PASSAGE SHOWN —
*** Begin section ***

Inhibition of Akt activity induces the mesenchymal-to-epithelial reverting transition with restoring E-cadherin expression in KB and KOSCC-25B oral squamous cell carcinoma cells.

Background: The Akt/PKB family of kinases is frequently activated in human cancers, including oral squamous cell carcinoma (OSCC). Akt-induced epithelial-to-mesenchymal transition (EMT) involves downregulation of E-cadherin, which appears to result from upregulation of the transcription repressor Snail. Recently, it was proposed that carcinoma cells, especially in metastatic sites, could acquire the mesenchymal-to-epithelial reverting transition (MErT) in order to adapt the microenvironments and re-expression of E-cadherin be a critical indicator of MErT. However, the precise mechanism and biologic or clinical importance of the MErT in cancers have been little known. This study aimed to investigate whether Akt inhibition would restore the expression of E-cadherin and beta-catenin, reduce that of Vimentin, and induce the MErT in OSCC cells with low or negative expression of E-cadherin. We also investigate whether inhibition of Akt activity would affect the E-cadherin repressors and signaling molecules like NF-kappaB, ERK, and p38.

*** End section ***

ACTIVITY — Copy out the full abstract on Akt inhibition in oral squamous cell carcinoma cells, title included, with every word and mark unchanged.

SUPPLIED RECORDS —
*** Begin section ***

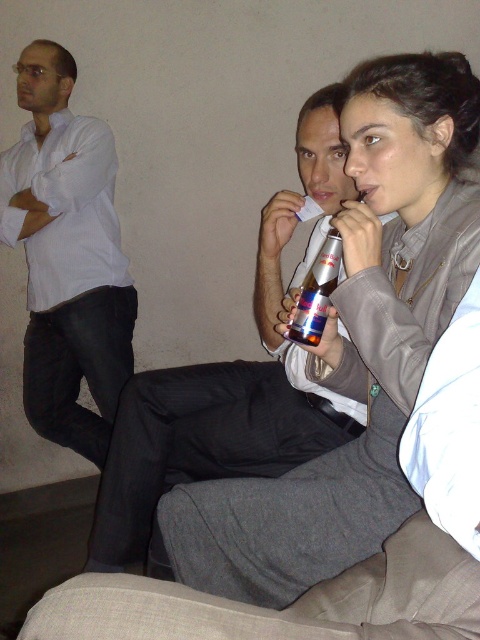
You are a delivery robot that is 0.5 meters wide. You need to move from the white shirt at left to the red metallic can at center. Is there enough space for you to pass through the area between them?

The distance between the white shirt at left and the red metallic can at center is 1.40 meters. Since the robot is 0.5 meters wide, there is sufficient space for it to pass through the 1.40 meter gap.

You are standing in the room and want to hand a document to the person wearing the dark gray suit at center. Which direction should you move to reach them first, considering their position relative to the white shirt at left?

The dark gray suit at center is located below the white shirt at left, so you should move downward from the white shirt at left to reach the dark gray suit at center first.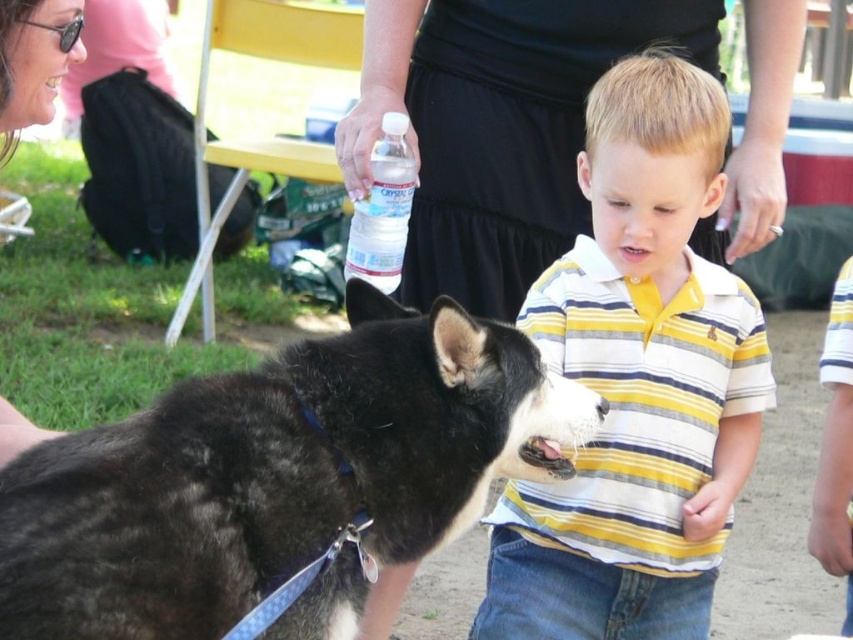
You are a photographer trying to capture a closeup of the black fur dog at center and the clear plastic water bottle at center. Since the camera can only focus on one object at a time, which object should you choose to ensure it fills the frame more effectively?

*** End section ***

FINISHED EXERCISE —
Inhibition of Akt activity induces the mesenchymal-to-epithelial reverting transition with restoring E-cadherin expression in KB and KOSCC-25B oral squamous cell carcinoma cells.

Background: The Akt/PKB family of kinases is frequently activated in human cancers, including oral squamous cell carcinoma (OSCC). Akt-induced epithelial-to-mesenchymal transition (EMT) involves downregulation of E-cadherin, which appears to result from upregulation of the transcription repressor Snail. Recently, it was proposed that carcinoma cells, especially in metastatic sites, could acquire the mesenchymal-to-epithelial reverting transition (MErT) in order to adapt the microenvironments and re-expression of E-cadherin be a critical indicator of MErT. However, the precise mechanism and biologic or clinical importance of the MErT in cancers have been little known. This study aimed to investigate whether Akt inhibition would restore the expression of E-cadherin and beta-catenin, reduce that of Vimentin, and induce the MErT in OSCC cells with low or negative expression of E-cadherin. We also investigate whether inhibition of Akt activity would affect the E-cadherin repressors and signaling molecules like NF-kappaB, ERK, and p38.